Son güncelleme: 26.10.2014 17:11
  • kahraman tazeoğlu sözleri - kahraman tazeoğlu yaralı - kahraman tazeoğlu ayrılık - aşk ve özlem hasret sözleri


    noimage


    Bazı yaralar sardıkça kanar.

    Kiminin çöle döner yüreği, kimi içinde bir yanardağ saklar.

    Terk edip gitti sanmıştım. O da böyle biliyordu. Ayrıldık, o kadar. Onun için buydu yaşanan… Meğer içindeki çöllerin kum fırtınasında savrulup gitmiş. Ardında için için yanan bir yanardağ bıraktığını bilmeden… Söndüğünü sandığım an yeniden patlıyor. Bu patlayış ikincisiydi, ikinci kez kanadı yaram. İki yıl sonra yeniden. Tam şuramda. Hiç beklemediğim, tümüyle unuttuğum bir anda!

    Yüreğinde çöl taşıyana seraplar düşer. Gördüğünün büyüsüne kapılır, bir su pınarı gördüğünü sanır, ancak kana kana içmek için avuçladığı sular elini yakınca kum olduğunu anlar. Bir yalana kanıp sahte dünyaların yaldızlarına kapılmıştı. Ben de onun aşkına kanmıştım. Yalan değildi, ikimiz de çok acemiydik sadece. Ben ona kendimi vermiştim, o da bana bir serap. Bana bakarken ışıldayan gözleri ruhumu kamaştırırdı, güneş kadar gerçekti ama onun bir çöl güneşi olduğunu nereden bilecektim! O kendi çöllerine savruldu, güneşi bende kaldı. İçimde gizli bir yanardağ vardı.

    Onu kum fırtınaları kasıp kavurmuş, ben de hiç doğmayan güneşinden yanıp kavrulmuştum. Beni görünmez bir ateşle içten eritiyordu. Kendi elimle açtım yolunu. Yaraladım kendimi öldüresiye, ölmek istedim. Benim yıldızım kayarken o güneş doğacak, kimsenin görmediği mezar taşım olacaktı. Ama tekrar açtım gözlerimi, bileğimde derin bir yarayla. İki kez unuttum, iki kez bir tene dokundum, kıskanç bir âşık gibi yeniden patladı. Neye uğradığımı şaşırdım!

    İçimde patlamaya hazır bir volkanla yaşıyorum. Biri beni saracak olsa, yine patlayacak ve onu da yakacak. Böylesi bir güneş tutulmasındayım. Yüreğim tutsak, elim kolum eskimeyen bir aşkla bağlı. Hani olur ya, yüreğine bir hançer saplanır da hiç kanamaz, ama hançeri çektiğinde öleceksindir. Öyle bir yarayla yaşıyorum. Hançer yerinden birazcık oynasa, kan dökülüyor. Hiç kimse anlayamaz benim çektiğimi. Öyle suskunum ki, yazmaktan başka çare yok.

    ***

    Acılar olgunlaştırır, derler. Demek ki, insan aldığı yaralardan öğreniyor hayatı ve kendini. Aşk yarası taşımayan aşkı bilmez. İnsan yaralanınca, yarasını saracak birini arıyor. Aşkın ikinci acemilik evresi bu… Oysa aldığın yara seni hakiki aşka götürüyor, acı, yol gösteriyor. Yaran kapanmadan bunu bilemiyorsun.

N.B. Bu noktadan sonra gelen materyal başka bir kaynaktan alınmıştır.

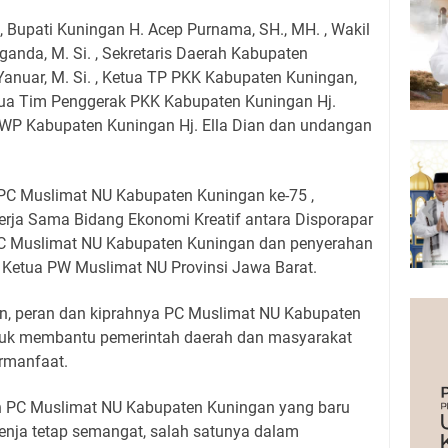
h, Bupati Kuningan H. Acep Purnama, SH., MH. , Wakil
anda, M. Si. , Sekretaris Daerah Kabupaten
anuar, M. Si. , Ketua TP PKK Kabupaten Kuningan,
tua Tim Penggerak PKK Kabupaten Kuningan Hj.
WP Kabupaten Kuningan Hj. Ella Dian dan undangan
h PC Muslimat NU Kabupaten Kuningan ke-75 ,
rja Sama Bidang Ekonomi Kreatif antara Disporapar
C Muslimat NU Kabupaten Kuningan dan penyerahan
 Ketua PW Muslimat NU Provinsi Jawa Barat.
, peran dan kiprahnya PC Muslimat NU Kabupaten
ntuk membantu pemerintah daerah dan masyarakat
rmanfaat.
n PC Muslimat NU Kabupaten Kuningan yang baru
 senja tetap semangat, salah satunya dalam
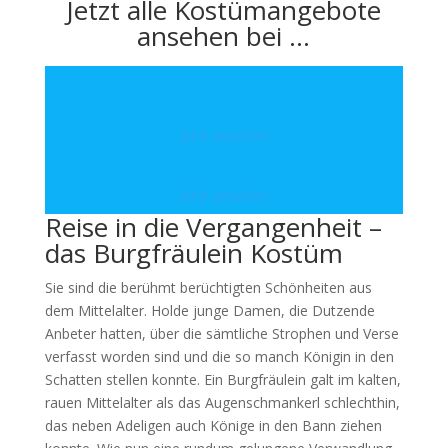
Jetzt alle Kostümangebote
ansehen bei …
Jetzt ansehen
Jetzt ansehen
Reise in die Vergangenheit –
das Burgfräulein Kostüm
Sie sind die berühmt berüchtigten Schönheiten aus
dem Mittelalter. Holde junge Damen, die Dutzende
Anbeter hatten, über die sämtliche Strophen und Verse
verfasst worden sind und die so manch Königin in den
Schatten stellen konnte. Ein Burgfräulein galt im kalten,
rauen Mittelalter als das Augenschmankerl schlechthin,
das neben Adeligen auch Könige in den Bann ziehen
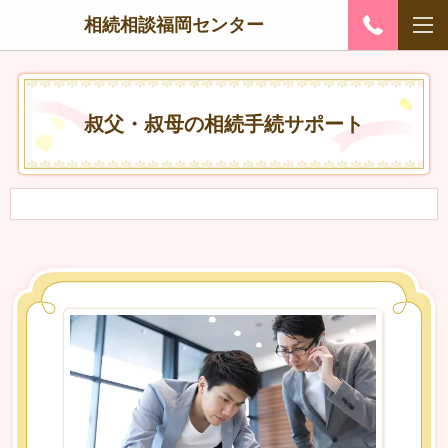
相続相談福岡センター
叔父・叔母の相続手続サポート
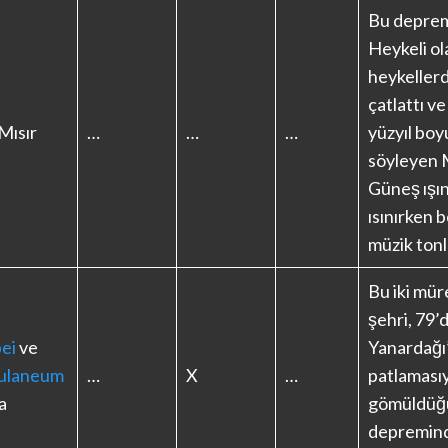
Bu depre
Heykeli ol
heykellerd
çatlattı v
 Mısır
…
…
…
yüzyıl boy
söyleyen
Güneş ışın
ısınırken b
müzik tonl
Bu iki mü
şehri, 79’
ei
ve
Yanardağı
ulaneum
…
X
…
patlamasıy
ya
gömüldüğ
depremin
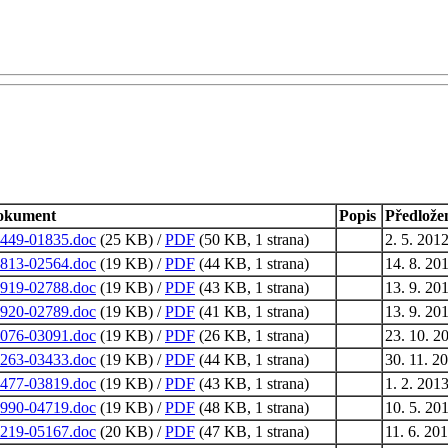
okument
Popis
Předlože
449-01835.doc
(25 KB) /
PDF
(50 KB, 1 strana)
2. 5. 201
813-02564.doc
(19 KB) /
PDF
(44 KB, 1 strana)
14. 8. 20
919-02788.doc
(19 KB) /
PDF
(43 KB, 1 strana)
13. 9. 20
920-02789.doc
(19 KB) /
PDF
(41 KB, 1 strana)
13. 9. 20
076-03091.doc
(19 KB) /
PDF
(26 KB, 1 strana)
23. 10. 2
263-03433.doc
(19 KB) /
PDF
(44 KB, 1 strana)
30. 11. 2
477-03819.doc
(19 KB) /
PDF
(43 KB, 1 strana)
1. 2. 201
990-04719.doc
(19 KB) /
PDF
(48 KB, 1 strana)
10. 5. 20
219-05167.doc
(20 KB) /
PDF
(47 KB, 1 strana)
11. 6. 20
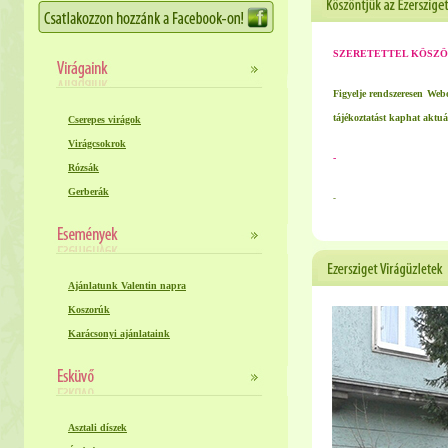
SZERETETTEL KÖSZÖ
Figyelje rendszeresen Web
tájékoztatást kaphat aktuá
Cserepes virágok
Virágcsokrok
-
Rózsák
Gerberák
-
Ajánlatunk Valentin napra
Koszorúk
Karácsonyi ajánlataink
Asztali díszek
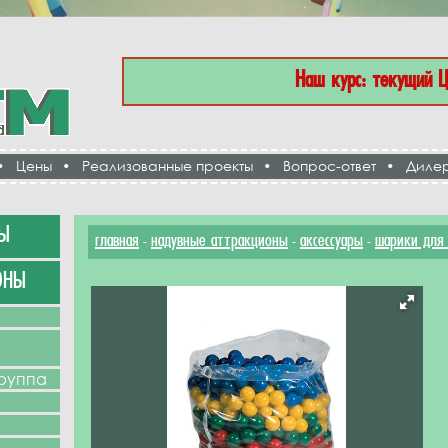
Наш курс: текущий 
•
Цены
•
Реализованные проекты
•
Вопрос-ответ
•
Диле
Ы
главная
надувные аттракционы
аксессуары
шарики для 
-
-
-
ОНЫ
группа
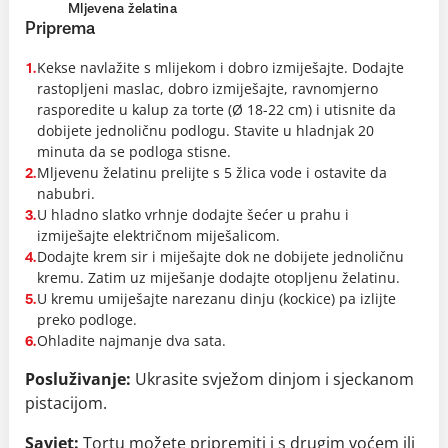
Mljevena želatina
Priprema
Kekse navlažite s mlijekom i dobro izmiješajte. Dodajte
1.
rastopljeni maslac, dobro izmiješajte, ravnomjerno
rasporedite u kalup za torte (Ø 18-22 cm) i utisnite da
dobijete jednoličnu podlogu. Stavite u hladnjak 20
minuta da se podloga stisne.
Mljevenu želatinu prelijte s 5 žlica vode i ostavite da
2.
nabubri.
U hladno slatko vrhnje dodajte šećer u prahu i
3.
izmiješajte električnom miješalicom.
Dodajte krem sir i miješajte dok ne dobijete jednoličnu
4.
kremu. Zatim uz miješanje dodajte otopljenu želatinu.
U kremu umiješajte narezanu dinju (kockice) pa izlijte
5.
preko podloge.
Ohladite najmanje dva sata.
6.
Posluživanje:
Ukrasite svježom dinjom i sjeckanom
pistacijom.
Savjet:
Tortu možete pripremiti i s drugim voćem ili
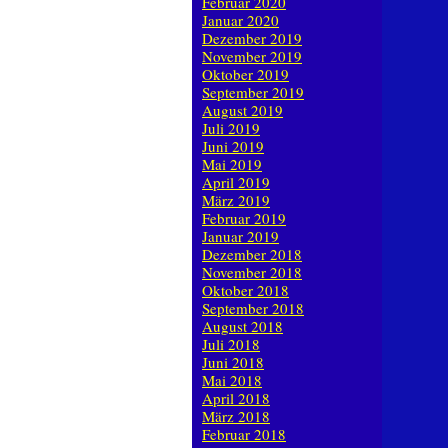
Februar 2020
Januar 2020
Dezember 2019
November 2019
Oktober 2019
September 2019
August 2019
Juli 2019
Juni 2019
Mai 2019
April 2019
März 2019
Februar 2019
Januar 2019
Dezember 2018
November 2018
Oktober 2018
September 2018
August 2018
Juli 2018
Juni 2018
Mai 2018
April 2018
März 2018
Februar 2018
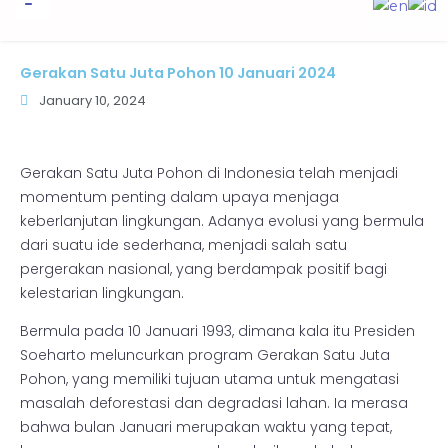
to
content
Informasi Publik
Gerakan Satu Juta Pohon 10 Januari 2024
January 10, 2024
Gerakan Satu Juta Pohon di Indonesia telah menjadi
momentum penting dalam upaya menjaga
keberlanjutan lingkungan. Adanya evolusi yang bermula
dari suatu ide sederhana, menjadi salah satu
pergerakan nasional, yang berdampak positif bagi
kelestarian lingkungan.
Bermula pada 10 Januari 1993, dimana kala itu Presiden
Soeharto meluncurkan program Gerakan Satu Juta
Pohon, yang memiliki tujuan utama untuk mengatasi
masalah deforestasi dan degradasi lahan. Ia merasa
bahwa bulan Januari merupakan waktu yang tepat,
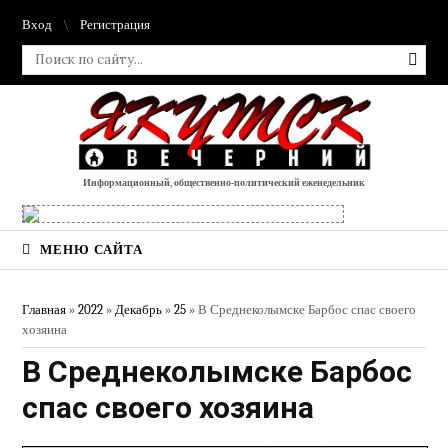
Вход
Регистрация
Информационный, общественно-политический еженедельник
МЕНЮ САЙТА
Главная
»
2022
»
Декабрь
»
25
» В Среднеколымске Барбос спас своего
хозяина
В Среднеколымске Барбос
спас своего хозяина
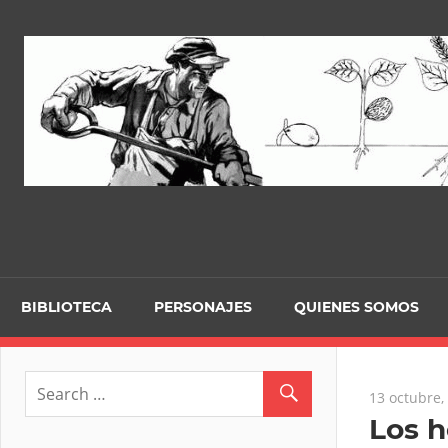
Skip
to
content
BIBLIOTECA
PERSONAJES
QUIENES SOMOS
13 octubre,
Los h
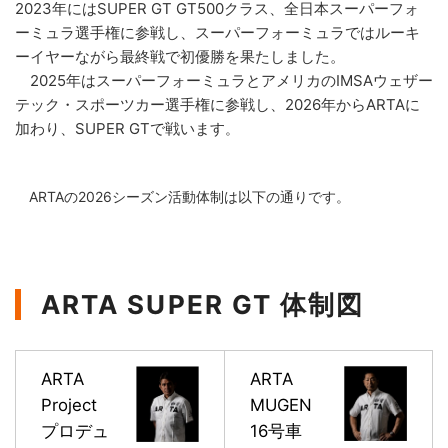
2023年にはSUPER GT GT500クラス、全日本スーパーフォ
ーミュラ選手権に参戦し、スーパーフォーミュラではルーキ
ーイヤーながら最終戦で初優勝を果たしました。
2025年はスーパーフォーミュラとアメリカのIMSAウェザー
テック・スポーツカー選手権に参戦し、2026年からARTAに
加わり、SUPER GTで戦います
。
ARTAの2026シーズン活動体制は以下の通りです。
ARTA SUPER GT 体制図
ARTA
ARTA
Project
MUGEN
プロデュ
16号車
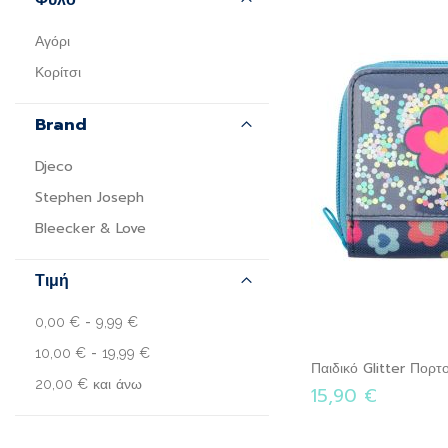
Αγόρι
Κορίτσι
Brand
Djeco
Stephen Joseph
Bleecker & Love
Τιμή
-
0,00 €
9,99 €
-
10,00 €
19,99 €
Παιδικό Glitter Πορτ
και άνω
20,00 €
15,90 €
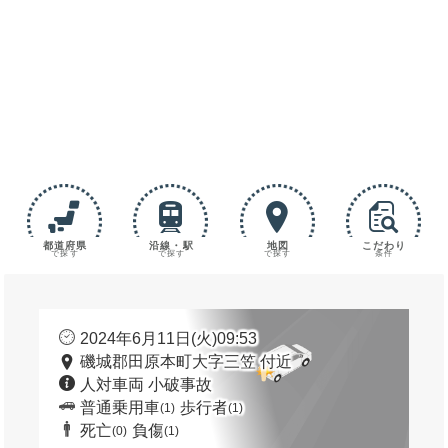
都道府県
沿線・駅
地図
こだわり
で探す
で探す
で探す
条件
2024年6月11日(火)09:53
磯城郡田原本町大字三笠 付近
人対車両 小破事故
普通乗用車
歩行者
(1)
(1)
死亡
負傷
(0)
(1)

    Aynı kaderin farklı yaralarıydık onunla. Her şey bir cümleyle başladı. Bizi kelimeler buluşturdu. Bazen bir cümle hayatı baştan aşağı değiştirmeye yetiyor. Yaradan fışkıran bir cümle başka bir yaralıyı sana çekiyor. O da seni arıyor bilmeden. Ama yarasına bağlanıp öyle sırt çevirmiş ki aşka, bulduğunda bile inanmıyor.

    Beni yaram bırakmıyor, yeni bir aşka yelken açtığımda yeniden kanıyordu. O, yarasına sadıktı. Aşk, insanı açtığı yarayla sınar. Karşına iki engel çıkarır, biri kendinde diğeri onda. Bu ikisini aşmadan, hakiki aşka varılmıyor. Aşk yarası, aşkın pusulasıdır. Yaraya değil, yarayı açana değil, yalnızca aşka bak. Bir yara kapanmadan yeni bir sayfa açılmıyor. Ne başkasıyla sarmayı dene ne de onu bile bile yeniden kanat. Her yara bir geçittir. İki kişinin geçemeyeceği kadar dar bir kapıdır. Tek başına geçmelisin kendi yarandan.